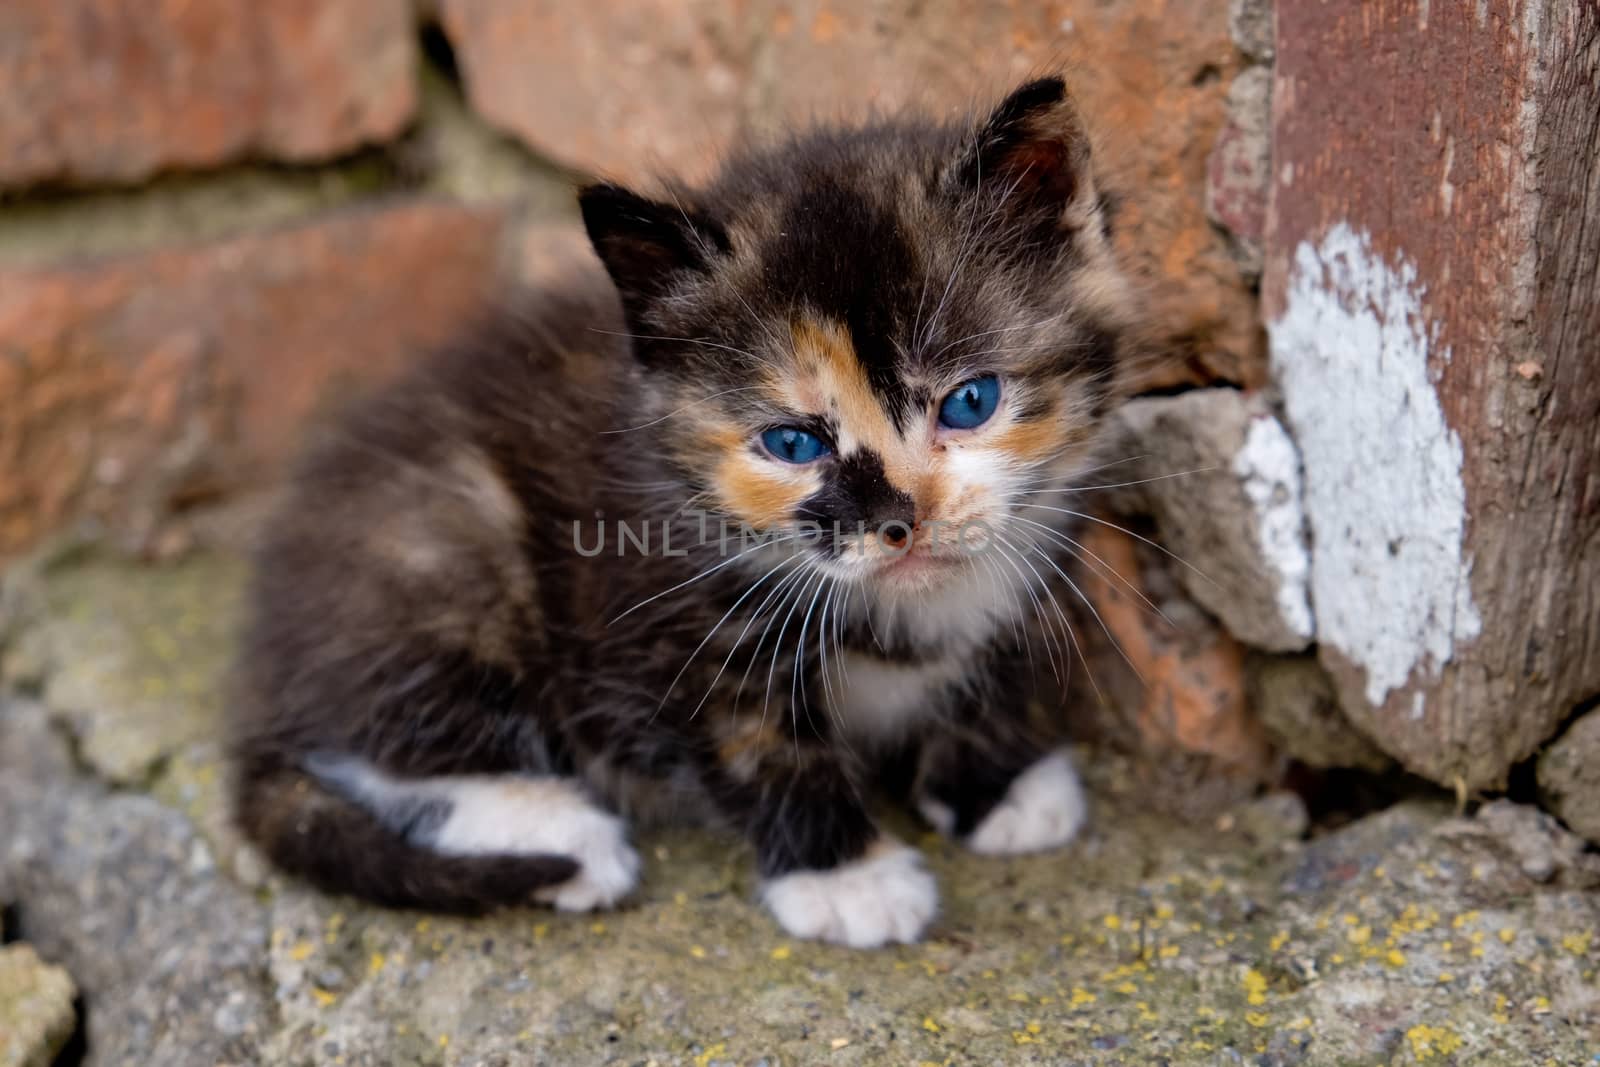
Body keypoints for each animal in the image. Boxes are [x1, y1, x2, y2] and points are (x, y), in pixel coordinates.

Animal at [233, 75, 1139, 947]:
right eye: (792, 442)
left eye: (970, 400)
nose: (898, 520)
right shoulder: (658, 612)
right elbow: (756, 741)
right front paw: (846, 874)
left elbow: (995, 664)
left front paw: (999, 785)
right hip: (451, 537)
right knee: (377, 738)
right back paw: (562, 833)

◆ **What you have to do**: In the listing above, find the line containing "left elbow: (995, 664)"; that line and every line after it, through the last, are to be retyped exactly.

◆ **Response to the exercise**:
left elbow: (995, 664)
left front paw: (999, 785)
right hip: (451, 537)
right knee: (377, 738)
right back paw: (562, 833)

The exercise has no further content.